When a person declutters these items anyway, they may experience decluttering regret. This can be true for hobby items they enjoyed, sentimental items they weren’t ready to part with, or items they actually needed. The fear of decluttering regret is why many people hold onto burdensome items in the first place. And experiencing it can deter some people from fully embracing minimalism.
When people realize they actually did need some items that were decluttered, now they have to replace them. This leads to wastefulness and unnecessary expenses. Some people feel so much guilt about being wasteful, that they deny themselves the ability to replace necessary items. They may live their lives without those items, and feel like they don’t have enough to take care of themselves. And this can discourage a person from continuing their minimalist practice.
Intentionally evaluate the contents of your life
We can break out of this mindset and avoid the pitfalls via the following ways:
Change the way you view minimalism
Know you can still actively practice minimalism, even if items are not leaving the premises. Regularly evaluate the things in your life, and accept that you won’t always find something to remove. As long as your are practicing authentic minimalism, and making authentic decisions, you can rest assured you are minimizing to the extent that is right for you at that time.

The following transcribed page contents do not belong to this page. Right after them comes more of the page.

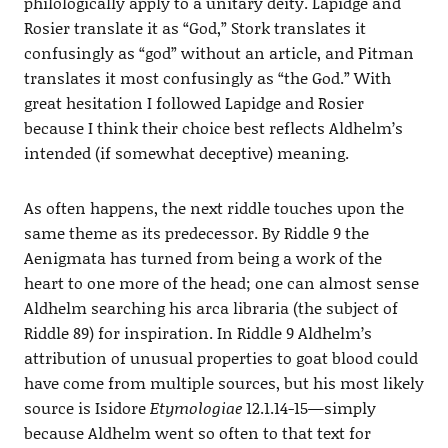
philologically apply to a unitary deity. Lapidge and
Rosier translate it as “God,” Stork translates it
confusingly as “god” without an article, and Pitman
translates it most confusingly as “the God.” With
great hesitation I followed Lapidge and Rosier
because I think their choice best reflects Aldhelm’s
intended (if somewhat deceptive) meaning.
As often happens, the next riddle touches upon the
same theme as its predecessor. By Riddle 9 the
Aenigmata has turned from being a work of the
heart to one more of the head; one can almost sense
Aldhelm searching his arca libraria (the subject of
Riddle 89) for inspiration. In Riddle 9 Aldhelm’s
attribution of unusual properties to goat blood could
have come from multiple sources, but his most likely
source is Isidore
Etymologiae
12.1.14-15—simply
because Aldhelm went so often to that text for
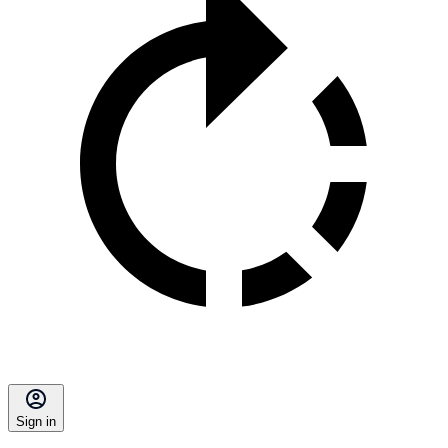
Sign in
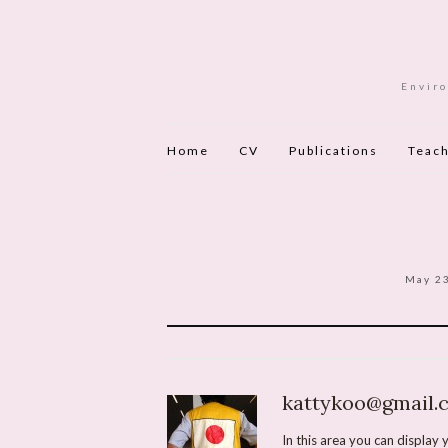
Enviro
Home
CV
Publications
Teach
May 2
kattykoo@gmail.
In this area you can display y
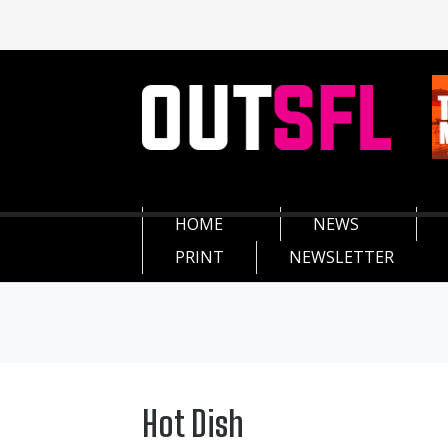
HOME
NEWS
PRINT
NEWSLETTER
Hot Dish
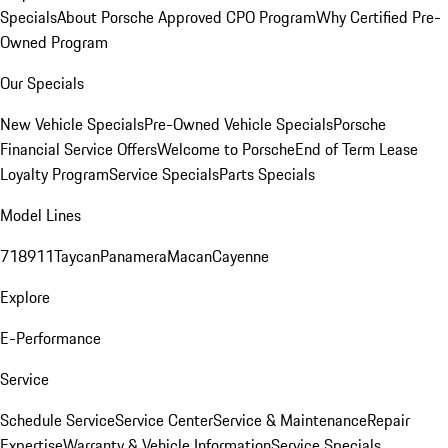
Specials
About Porsche Approved CPO Program
Why Certified Pre-
Owned Program
Our Specials
New Vehicle Specials
Pre-Owned Vehicle Specials
Porsche
Financial Service Offers
Welcome to Porsche
End of Term Lease
Loyalty Program
Service Specials
Parts Specials
Model Lines
718
911
Taycan
Panamera
Macan
Cayenne
Explore
E-Performance
Service
Schedule Service
Service Center
Service & Maintenance
Repair
Expertise
Warranty & Vehicle Information
Service Specials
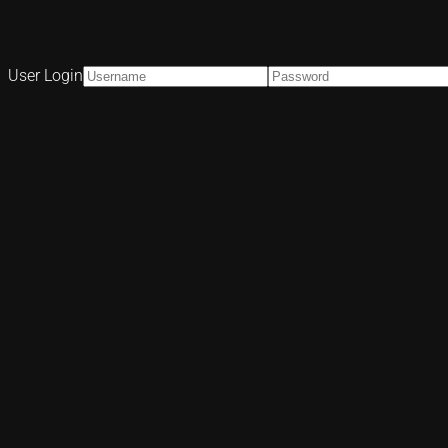
User Login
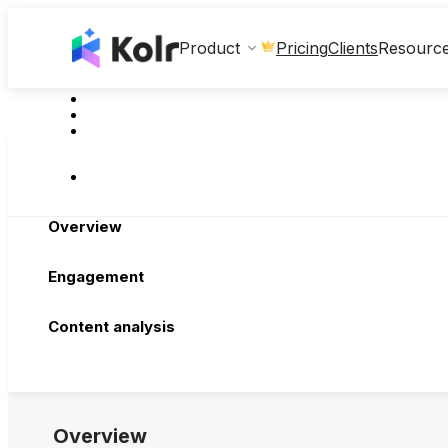
Clients
Product
Pricing
Resourc
Overview
Engagement
Content analysis
Overview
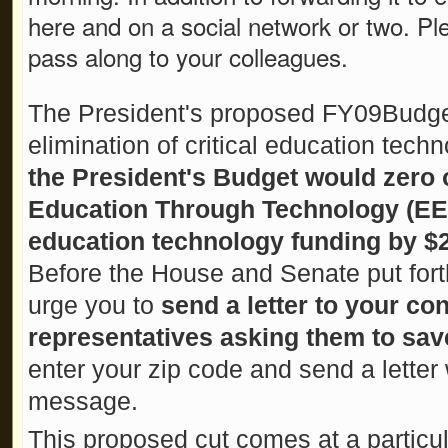
here and on a social network or two. Pl
pass along to your colleagues.
The President's proposed FY09Budget 
elimination of critical education techn
the President's Budget would zero 
Education Through Technology (EET
education technology funding by $2
Before the House and Senate put fort
urge you to
send a letter to your co
representatives asking them to sa
enter your zip code and send a letter 
message.
This proposed cut comes at a particular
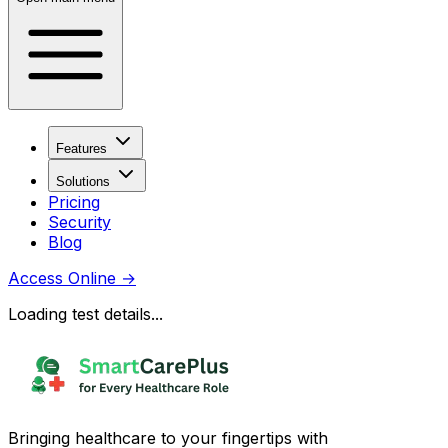
Features
Solutions
Pricing
Security
Blog
Access Online
→
Loading test details...
Bringing healthcare to your fingertips with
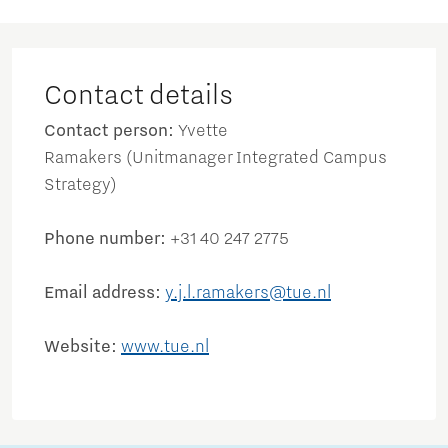
Contact details
Contact person:
Yvette
Ramakers (Unitmanager Integrated Campus
Strategy)
Phone number:
+31 40 247 2775
Email address:
y.j.l.ramakers@tue.nl
Website:
www.tue.nl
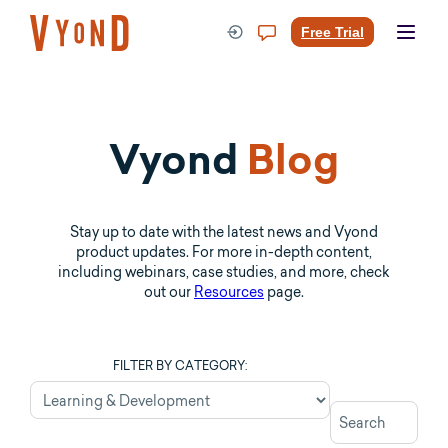
Skip
to
Free Trial
content
Vyond
Blog
Stay up to date with the latest news and Vyond
product updates. For more in-depth content,
including webinars, case studies, and more, check
out our
Resources
page.
FILTER BY CATEGORY:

Focus on decluttering the influx
During the re-evaluation process, remember that the decluttering process will eventually slow down. As we move through our practice, we find fewer items that we benefit from parting with, and that’s normal. We can focus most of our attention on evaluating new items that come into our lives, like gifts and purchases. And re-evaluate our existing items on a less regular basis to free up some mental space.
Focus on decluttering other categories
We find greater benefits of minimalism when we extend our practice to other areas of our lives, not just the items we own. Consider the relationships you engage with and how you spend your time each day. Consider minimizing your digital space. Tune in to yourself about how these things impact your life and your inner being.
Ultimately, I hope this post helps you find peace and inner alignment in your minimalist practice.